To create lasting business value from AI, insurers need to set a bold, enterprise-wide vision for AI’s potential, and deeply, fundamentally rewire how they operate across the various business domains (underwriting, claims, distribution, customer service and more), embedding the technology into every part of the organization. They will need to completely retool workflows, rethink operating models, work toward a modern data and tech stack, and scale AI by harnessing reusable components for various use cases and business areas. And they will need to do this in a manner that creates meaningful improvements in unit economics. Processes will need to be revamped end to end to extract value from AI, rather than simply layering AI on top of existing processes, or even worse, inserting an additional step in a workflow with an unnecessary AI tool.
AI continues to innovate rapidly. For example, in the near future, nearly all customer onboarding functions in insurance could be delivered through AI multiagent systems, which could act as virtual coworkers. An intake agent would ingest information, communicate with customers or intermediaries to clarify data points, and seamlessly extract data from complex documents such as medical records or engineering reports. A risk profiling agent could build a comprehensive risk profile for each case, using existing underwriting guidelines. A pricing and product agent could automatically price the case and suggest policy structures to meet customer needs, for instance, by adding critical illness or disability riders to a life insurance policy. A compliance and fairness agent could review the entire process to ensure regulatory compliance and high ethical standards. A decision orchestrator agent could aggregate input from various other agents to determine if the policy can be automatically approved or if it needs to be escalated to a human senior underwriter for review given the size of the policy or other factors. A learning and feedback agent could continuously refine models, use human feedback to improve, and track drift, or degradation of a machine learning model’s performance over time. Of course, humans will continue to be involved across different business areas in insurance, particularly those that include touchpoints with customers.

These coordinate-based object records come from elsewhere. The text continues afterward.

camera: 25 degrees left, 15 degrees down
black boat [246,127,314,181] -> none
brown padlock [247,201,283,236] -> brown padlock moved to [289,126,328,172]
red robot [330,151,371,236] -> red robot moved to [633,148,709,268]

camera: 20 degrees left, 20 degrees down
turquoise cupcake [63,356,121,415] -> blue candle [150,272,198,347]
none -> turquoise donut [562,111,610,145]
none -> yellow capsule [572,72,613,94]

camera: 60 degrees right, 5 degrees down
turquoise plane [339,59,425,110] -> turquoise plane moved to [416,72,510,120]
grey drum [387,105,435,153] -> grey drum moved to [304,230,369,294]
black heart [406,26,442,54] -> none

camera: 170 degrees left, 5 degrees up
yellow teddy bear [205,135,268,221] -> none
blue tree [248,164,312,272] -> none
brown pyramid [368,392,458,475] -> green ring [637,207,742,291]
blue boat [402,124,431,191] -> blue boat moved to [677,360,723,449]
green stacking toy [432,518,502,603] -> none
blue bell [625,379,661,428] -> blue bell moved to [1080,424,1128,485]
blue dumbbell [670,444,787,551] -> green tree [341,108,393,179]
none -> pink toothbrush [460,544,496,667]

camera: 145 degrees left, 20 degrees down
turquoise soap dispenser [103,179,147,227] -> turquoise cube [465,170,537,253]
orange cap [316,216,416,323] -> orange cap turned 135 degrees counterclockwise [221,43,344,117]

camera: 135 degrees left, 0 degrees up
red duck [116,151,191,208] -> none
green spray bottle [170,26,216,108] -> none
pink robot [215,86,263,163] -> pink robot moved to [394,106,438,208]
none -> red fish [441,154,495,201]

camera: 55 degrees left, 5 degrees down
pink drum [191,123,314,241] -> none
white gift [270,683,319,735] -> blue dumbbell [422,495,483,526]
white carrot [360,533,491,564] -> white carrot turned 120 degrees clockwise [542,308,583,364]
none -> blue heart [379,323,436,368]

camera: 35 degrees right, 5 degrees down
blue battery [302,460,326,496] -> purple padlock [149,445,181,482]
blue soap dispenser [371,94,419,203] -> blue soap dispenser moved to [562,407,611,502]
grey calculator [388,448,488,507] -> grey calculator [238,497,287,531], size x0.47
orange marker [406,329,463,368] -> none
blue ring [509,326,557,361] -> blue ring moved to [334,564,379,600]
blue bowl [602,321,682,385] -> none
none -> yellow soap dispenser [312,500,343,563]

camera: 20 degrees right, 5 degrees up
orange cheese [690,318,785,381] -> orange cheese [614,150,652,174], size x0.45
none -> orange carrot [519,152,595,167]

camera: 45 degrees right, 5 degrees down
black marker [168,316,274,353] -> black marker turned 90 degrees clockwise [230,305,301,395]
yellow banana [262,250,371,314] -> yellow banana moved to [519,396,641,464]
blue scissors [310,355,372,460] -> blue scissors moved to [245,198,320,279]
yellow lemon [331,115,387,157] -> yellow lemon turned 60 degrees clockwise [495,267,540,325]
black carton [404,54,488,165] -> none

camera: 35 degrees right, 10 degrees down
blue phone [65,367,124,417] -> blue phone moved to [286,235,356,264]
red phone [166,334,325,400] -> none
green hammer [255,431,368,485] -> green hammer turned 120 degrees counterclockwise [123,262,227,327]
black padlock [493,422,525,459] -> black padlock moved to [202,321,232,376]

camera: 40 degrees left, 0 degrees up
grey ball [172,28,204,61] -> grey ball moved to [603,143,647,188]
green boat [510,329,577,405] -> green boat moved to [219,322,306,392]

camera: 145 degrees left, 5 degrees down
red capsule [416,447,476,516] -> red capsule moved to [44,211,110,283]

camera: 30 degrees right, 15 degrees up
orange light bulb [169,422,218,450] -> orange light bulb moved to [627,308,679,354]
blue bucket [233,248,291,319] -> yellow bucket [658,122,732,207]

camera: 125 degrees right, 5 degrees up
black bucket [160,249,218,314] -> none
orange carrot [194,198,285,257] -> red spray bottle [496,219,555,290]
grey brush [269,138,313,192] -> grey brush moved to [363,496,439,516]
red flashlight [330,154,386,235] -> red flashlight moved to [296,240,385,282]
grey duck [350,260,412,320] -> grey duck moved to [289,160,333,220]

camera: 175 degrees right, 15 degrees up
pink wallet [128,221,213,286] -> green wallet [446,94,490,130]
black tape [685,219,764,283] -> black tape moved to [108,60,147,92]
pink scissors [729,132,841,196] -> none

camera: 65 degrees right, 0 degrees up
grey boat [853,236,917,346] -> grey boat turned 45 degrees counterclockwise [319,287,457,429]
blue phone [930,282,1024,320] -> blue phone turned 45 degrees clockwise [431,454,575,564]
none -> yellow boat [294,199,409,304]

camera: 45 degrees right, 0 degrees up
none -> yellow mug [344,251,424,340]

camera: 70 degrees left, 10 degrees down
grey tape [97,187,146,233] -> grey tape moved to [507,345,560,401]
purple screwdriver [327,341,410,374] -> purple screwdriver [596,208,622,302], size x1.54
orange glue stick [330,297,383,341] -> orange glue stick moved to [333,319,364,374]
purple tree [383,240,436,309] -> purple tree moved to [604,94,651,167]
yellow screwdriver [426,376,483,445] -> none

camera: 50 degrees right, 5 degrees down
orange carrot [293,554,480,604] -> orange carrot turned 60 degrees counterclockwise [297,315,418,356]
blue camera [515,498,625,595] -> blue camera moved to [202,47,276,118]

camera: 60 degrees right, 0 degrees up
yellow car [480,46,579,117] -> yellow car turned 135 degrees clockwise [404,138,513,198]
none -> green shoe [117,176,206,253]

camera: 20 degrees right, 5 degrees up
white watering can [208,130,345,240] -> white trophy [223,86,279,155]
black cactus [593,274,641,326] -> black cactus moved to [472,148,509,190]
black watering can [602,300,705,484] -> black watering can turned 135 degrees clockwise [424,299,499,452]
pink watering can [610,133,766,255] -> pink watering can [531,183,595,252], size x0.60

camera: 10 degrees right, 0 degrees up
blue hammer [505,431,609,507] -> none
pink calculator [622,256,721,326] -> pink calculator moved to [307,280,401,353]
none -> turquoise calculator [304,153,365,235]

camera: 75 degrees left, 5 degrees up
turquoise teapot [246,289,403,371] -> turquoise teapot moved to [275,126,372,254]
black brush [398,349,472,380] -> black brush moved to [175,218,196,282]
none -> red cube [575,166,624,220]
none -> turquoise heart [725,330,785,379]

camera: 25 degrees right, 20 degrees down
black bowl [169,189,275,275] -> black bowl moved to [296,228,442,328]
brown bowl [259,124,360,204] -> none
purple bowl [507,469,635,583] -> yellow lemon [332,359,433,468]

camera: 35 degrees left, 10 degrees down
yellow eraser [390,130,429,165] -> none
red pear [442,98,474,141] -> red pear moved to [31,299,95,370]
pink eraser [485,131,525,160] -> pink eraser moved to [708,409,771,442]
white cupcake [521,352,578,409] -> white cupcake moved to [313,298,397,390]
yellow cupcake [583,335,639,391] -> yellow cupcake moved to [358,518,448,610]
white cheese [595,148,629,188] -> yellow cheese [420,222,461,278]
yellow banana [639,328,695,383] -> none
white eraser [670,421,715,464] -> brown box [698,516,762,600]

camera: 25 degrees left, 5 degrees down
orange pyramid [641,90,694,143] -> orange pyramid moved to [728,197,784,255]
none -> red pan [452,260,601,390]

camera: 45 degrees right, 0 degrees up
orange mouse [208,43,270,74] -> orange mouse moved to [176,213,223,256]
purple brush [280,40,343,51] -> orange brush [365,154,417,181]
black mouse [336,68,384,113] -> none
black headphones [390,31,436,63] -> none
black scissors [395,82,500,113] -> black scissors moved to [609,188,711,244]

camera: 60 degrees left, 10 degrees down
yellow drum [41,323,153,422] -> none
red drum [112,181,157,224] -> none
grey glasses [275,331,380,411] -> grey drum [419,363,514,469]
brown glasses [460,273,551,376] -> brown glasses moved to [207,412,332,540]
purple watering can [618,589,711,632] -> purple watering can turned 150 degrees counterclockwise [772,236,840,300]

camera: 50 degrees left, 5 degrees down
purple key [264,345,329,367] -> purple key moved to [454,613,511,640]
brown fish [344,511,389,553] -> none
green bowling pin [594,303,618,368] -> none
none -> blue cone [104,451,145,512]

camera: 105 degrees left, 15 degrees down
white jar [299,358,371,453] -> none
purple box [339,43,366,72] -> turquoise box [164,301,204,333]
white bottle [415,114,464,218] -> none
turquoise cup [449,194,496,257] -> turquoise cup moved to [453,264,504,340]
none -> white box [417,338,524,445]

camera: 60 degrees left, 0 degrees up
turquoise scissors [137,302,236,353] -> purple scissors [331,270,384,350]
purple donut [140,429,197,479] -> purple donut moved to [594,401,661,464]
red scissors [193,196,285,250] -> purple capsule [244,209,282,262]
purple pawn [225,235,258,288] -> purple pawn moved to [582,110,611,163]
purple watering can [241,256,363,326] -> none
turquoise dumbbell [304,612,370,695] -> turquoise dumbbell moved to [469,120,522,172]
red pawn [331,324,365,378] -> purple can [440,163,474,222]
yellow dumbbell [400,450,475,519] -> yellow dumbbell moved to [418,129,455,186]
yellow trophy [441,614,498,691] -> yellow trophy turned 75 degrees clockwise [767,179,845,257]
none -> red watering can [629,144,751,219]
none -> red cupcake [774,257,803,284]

While AI holds immense potential for insurers, scaling it enterprise-wide remains challenging. Security risks, high costs, the risk of getting locked in with suppliers, talent shortages, cultural resistance, governance gaps, and legacy infrastructure often hinder progress. A true transformation requires addressing these barriers head-on—and doing so in a thoughtful way that avoids creating “tomorrow’s legacy” with the proliferation of approaches and solutions we are seeing today.
That’s why change management is an integral part of AI transformations. According to the authors, in their experience, change management represents half the effort required to secure both financial and nonfinancial impact, while efforts to bring clean data to the models, the modeling itself, and the integration of AI account for the other half.
In line with the Rewired framework, insurers can make six signature moves to build organizations that will outperform in the age of digital and AI: Align the C-suite around a business-led road map for AI transformation. Build the right talent bench. Adopt an operating model that can scale. Use technology for speed and distributed innovation. Embed data everywhere. And iInvest in adoption and change management.